For a very long time I thought I understood athletic discipline. I thought it had a lot to do with sticking to the plan; getting up early to complete workouts before work, going out to train regardless of weather, and doing the workout no matter how I felt. I often felt that even if the workout was hard, or if I was really tired, it had to be done. For eight years this is how I trained. I held very strongly to the ideal of no pain, no gain.
Honestly, this commitment to training yielded pretty good results for a long time. I worked very hard and saw progress. I would write out a rough outline of workouts a couple weeks at a time and I would do the workouts. Simple, right?
Recently I had a series of events that led me to understand that I did not know what it meant to be an athlete with discipline. I also learned that I had no problem with athletic commitment. These two concepts, discipline and commitment, are related but at times can be at odds with each other. Let me explain what I see as the difference between the two.
Athletic Commitment vs. Athletic Discipline
I confused commitment with discipline. Commitment is dedication to the training plan. Commitment takes you out the door everyday. Commitment has you doing every workout, exactly how it is planned. Make no mistake, commitment is key to achieving goals and it can be a tremendously powerful tool. It can also be a huge stumbling block. There are times, say if you’ve been sick, or have a nagging ache, that you should not do a workout. Yet you’re committed so you do the workout. For the committed athlete, it’s never a question of whether you should do the workout or not, it is only a question of when during the day you do that workout.

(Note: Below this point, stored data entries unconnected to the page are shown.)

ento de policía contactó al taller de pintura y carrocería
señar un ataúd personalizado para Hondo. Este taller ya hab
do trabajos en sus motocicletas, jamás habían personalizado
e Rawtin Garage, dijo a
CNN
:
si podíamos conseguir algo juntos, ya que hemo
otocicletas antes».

It is much harder to be a disciplined athlete. I started to understand discipline about a month after I started working with Scott Johnston as my coach. We were analyzing previous training that I had been doing and found that I had been drifting toward the middle. I was doing easy workouts too hard. That had the effect of leaving me too tired to do hard workouts hard. I was doing the majority of the training at a moderate level, and sacrificing results because of it. I was committed, but I did not have the discipline to have a really good plan and to modify it when necessary.
Discipline for Athletes
Discipline requires the athlete to be aware of the effect of training on the body. This is particularly important for athletes who train alone with their coach in an off-site location. If a coach is present during the workout and sees the athlete falling off splits, or not performing correctly, a good coach stops the athlete or modifies the workout. Coaches use whistles to stop athletes the moment their training begins to go astray.
The disciplined athlete needs to understand the purpose of the workout, and then stay focused on completing it, and modifying the workout if the goals of said workout are not being met. If the plan calls for an easy workout, both the committed and disciplined athlete do the workout, but the difference is the athlete with discipline truly keeps the workout easy, whereas the committed athlete does the workout but may go too hard because they were simply feeling good. As a result, the disciplined athlete maximizes the workout and the committed athlete ends up tired. The disciplined athlete also understands that there are times that skipping a workout will yield a better long-term outcome.
The process of becoming disciplined in training is not easy and I do not think it happens automatically. It requires good communication between a coach and an athlete and complete honesty on the part of the athlete in regards to how their body is responding and recovering from training. It is easy to be a committed athlete. It is harder to be a disciplined athlete who is also committed to the training. In the end, I believe discipline is the path to mastery.